Text provided –
*** Begin section ***

Creatinine clearance of db/db (0.53±0.05 mL/d/cm²) and ob/ob (0.49±0.04 mL/d/cm²) mice was significantly higher (p=0.002, 0.043) than those of db/m (0.23±0.04 mL/d/cm²) and ob control (0.26±0.05 mL/d/cm²) mice, respectively (Table 1). These results imply that microalbuminuria may not always be induced by glomerular hyper-filtration. Consequently, this indicates that there may be another candidate underlying the cause of microalbuminuria, other than glomerular hyper-filtration.

In order to screen candidates for microalbuminuria-related genes with db/db and ob/ob strains, we conducted three microarray data analysis steps (Fig. 1A). In STEP 1, up or down-regulated genes were determined as candidates for microalbuminuria-related genes. Genes for which the expression ratio of (db/db)/(db/m) was higher than (mean+2S.D.) or lower than (mean−2S.D.) were screened. In STEP 2, genes for which the expression ratio of (ob/ob)/(ob control) was higher than the mean+1S.D. or lower than the mean−1S.D. were excluded as genes for which expression changed not by microalbuminuria, but by diabetes. In STEP 3, genes for which the expression ratio of (ob control)/(db/m) was higher than the mean+1S.D. or lower than the mean−1S.D. were excluded as genes for which expression changed not by microalbuminuria, but by differences involving the genetic background of db/db and ob/ob strains. Of the 25527 genes expressed in the mouse kidney, the expression of 169 and 19 genes were enhanced or suppressed as candidates for microalbuminuria-related genes in db/db mouse kidney, respectively. Table 2 demonstrates the 169 up-regulated genes and the 19 down-regulated genes in the order of expression levels of db/db mouse kidney.

*** End section ***

(Collected data entries)

*** Begin section ***

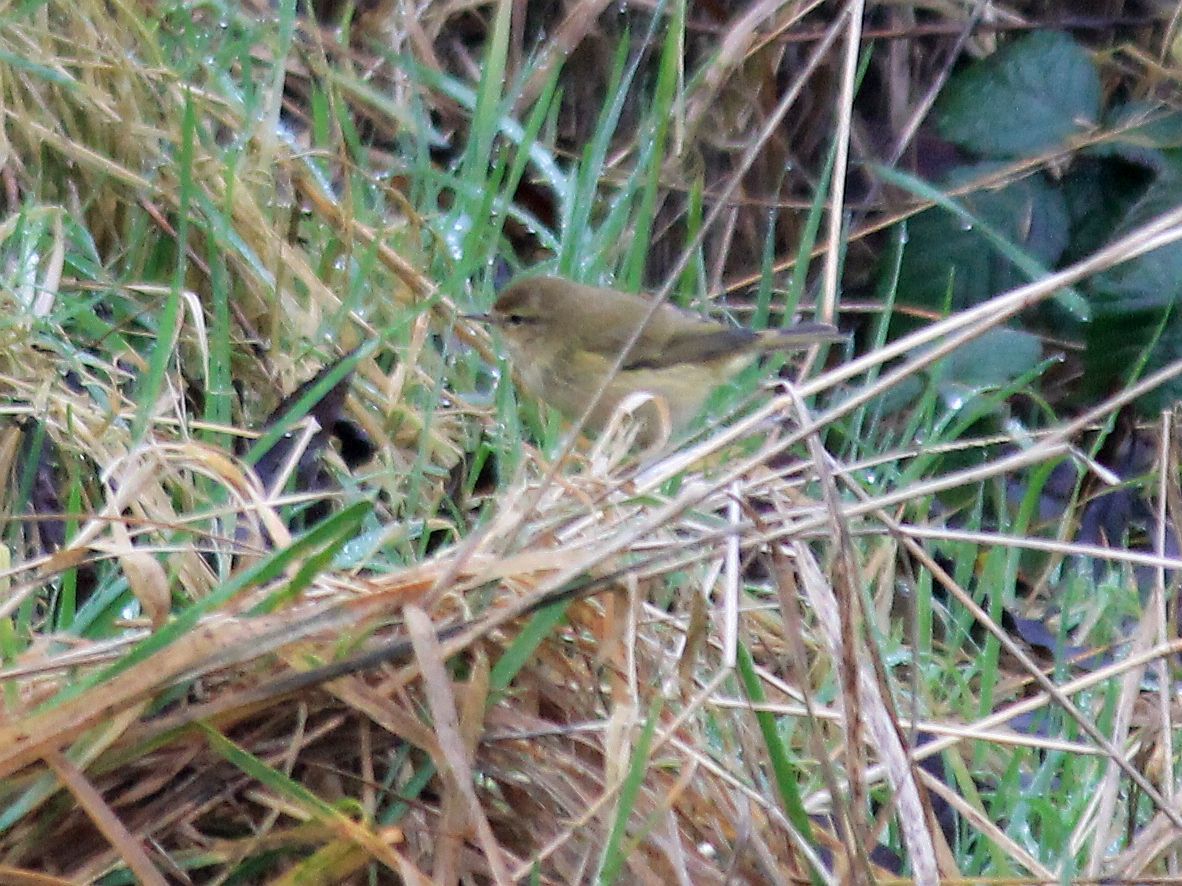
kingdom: Animalia
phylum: Chordata
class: Aves
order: Passeriformes
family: Phylloscopidae
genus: Phylloscopus
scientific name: Phylloscopus collybita
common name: Common chiffchaff
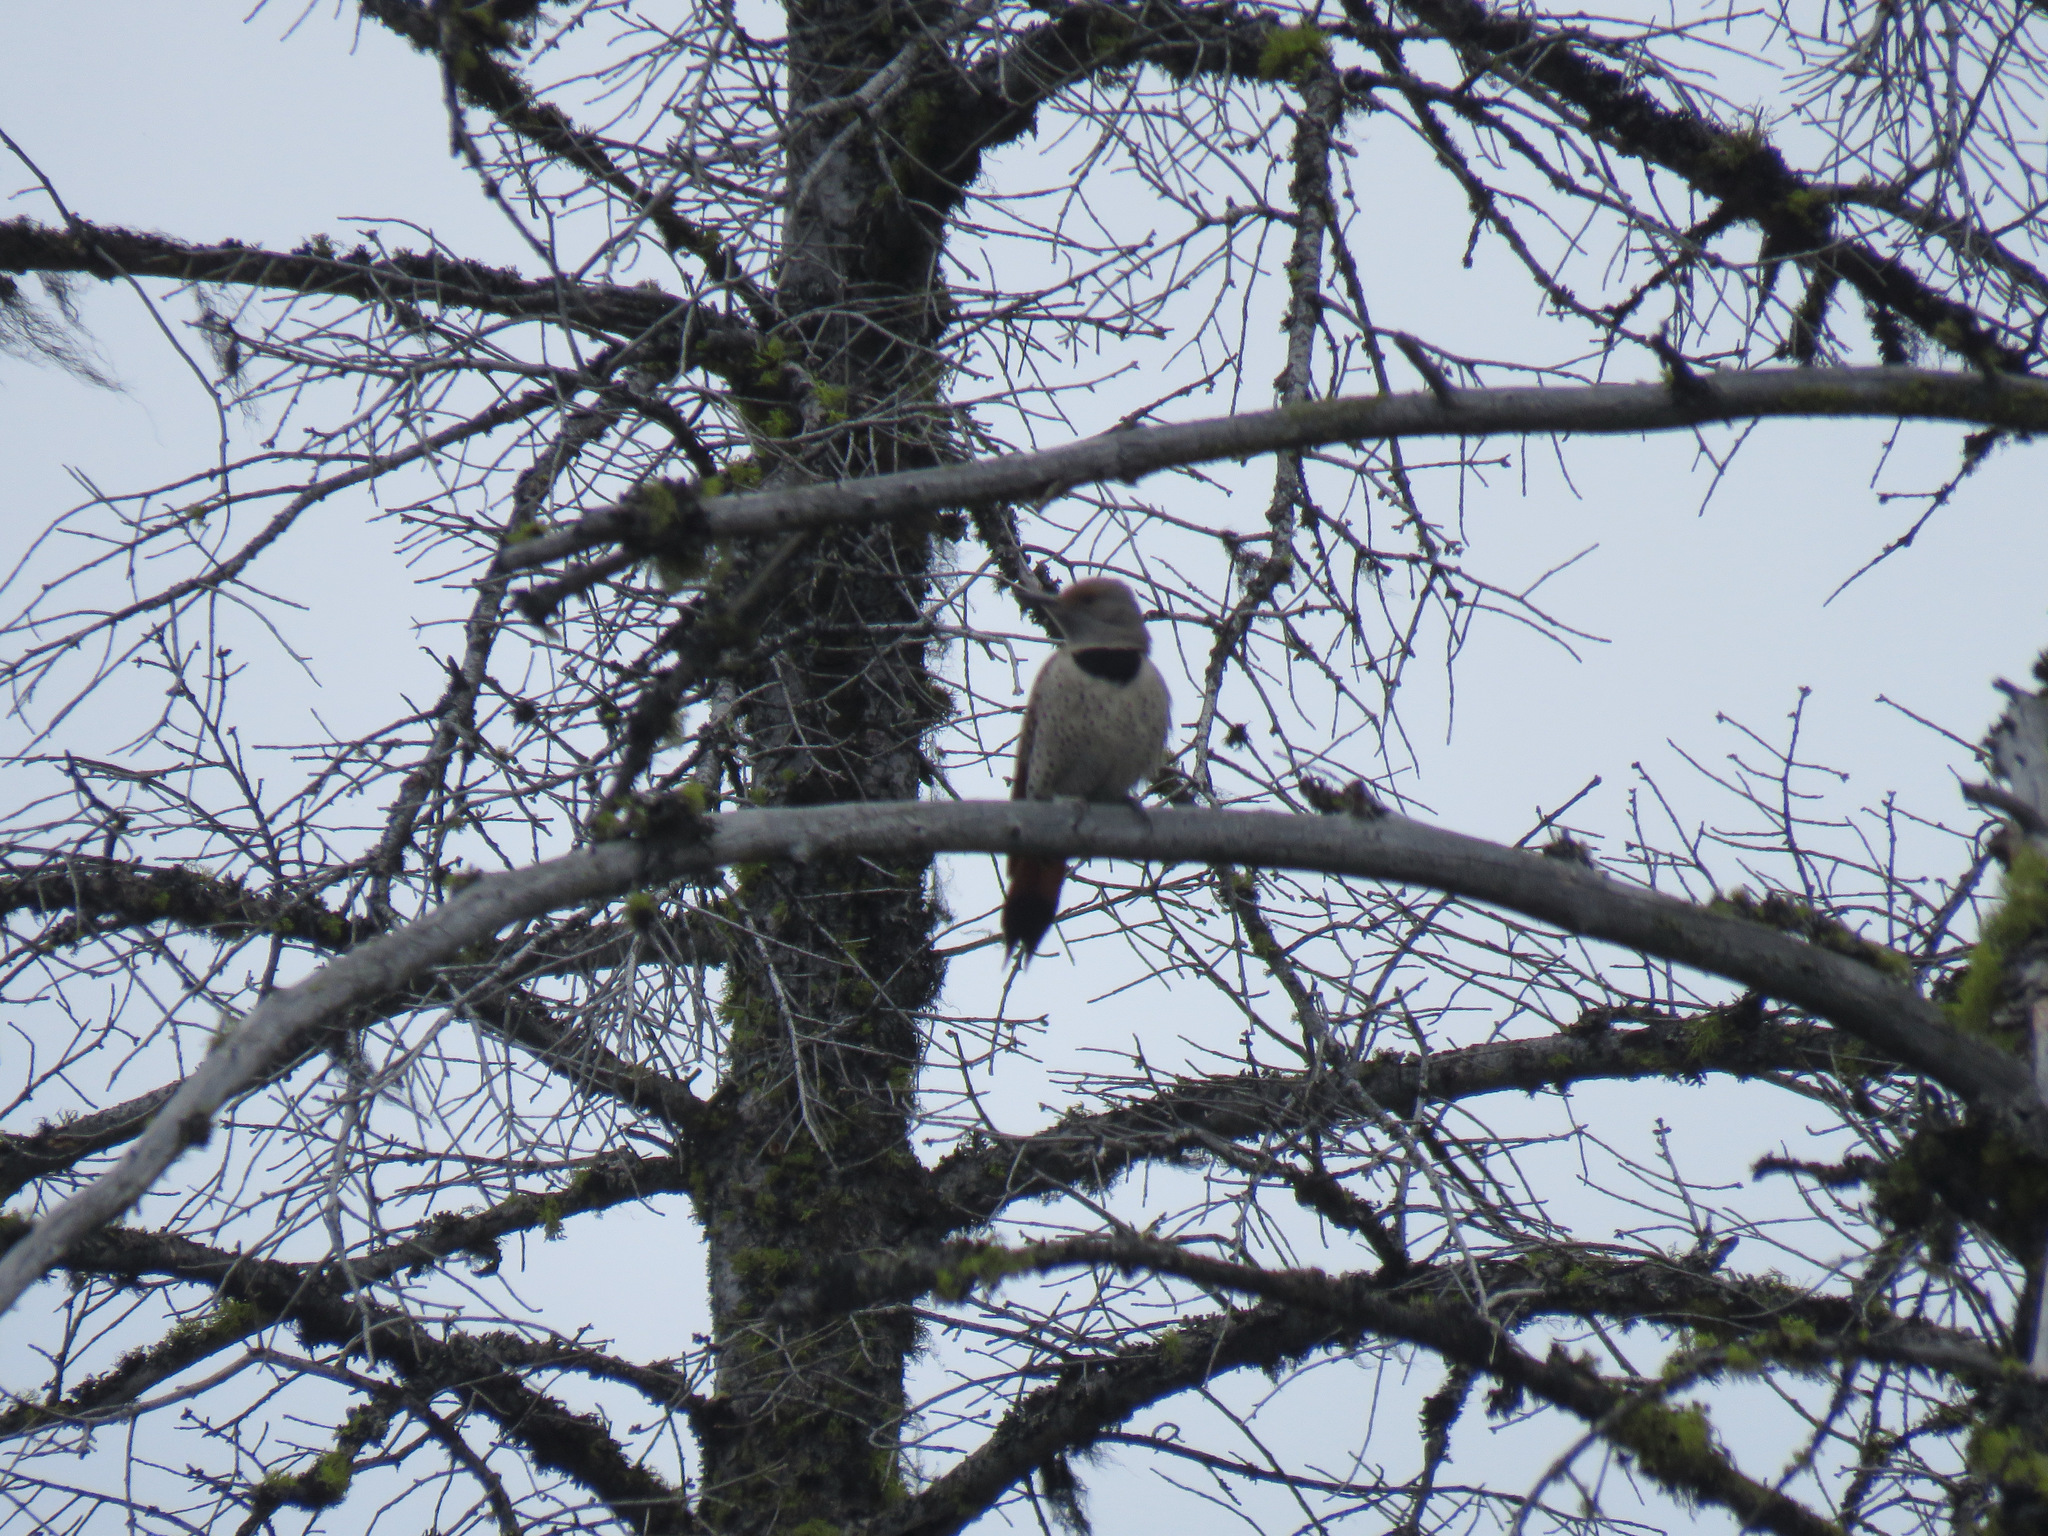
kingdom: Animalia
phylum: Chordata
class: Aves
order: Piciformes
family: Picidae
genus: Colaptes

*** End section ***

What to work on –
1. List every mouse group that the passage on microalbuminuria-related genes names.
2. Set down the part of the passage on microalbuminuria-related genes starting with "Creatinine clearance of" and going on through "than glomerular hyper-filtration.", word for word.
This material has no connection to the passage on microalbuminuria-related genes.

Solutions to the tasks –
1. db/db, ob/ob, db/m, ob control

2.
Creatinine clearance of db/db (0.53±0.05 mL/d/cm²) and ob/ob (0.49±0.04 mL/d/cm²) mice was significantly higher (p=0.002, 0.043) than those of db/m (0.23±0.04 mL/d/cm²) and ob control (0.26±0.05 mL/d/cm²) mice, respectively (Table 1). These results imply that microalbuminuria may not always be induced by glomerular hyper-filtration. Consequently, this indicates that there may be another candidate underlying the cause of microalbuminuria, other than glomerular hyper-filtration.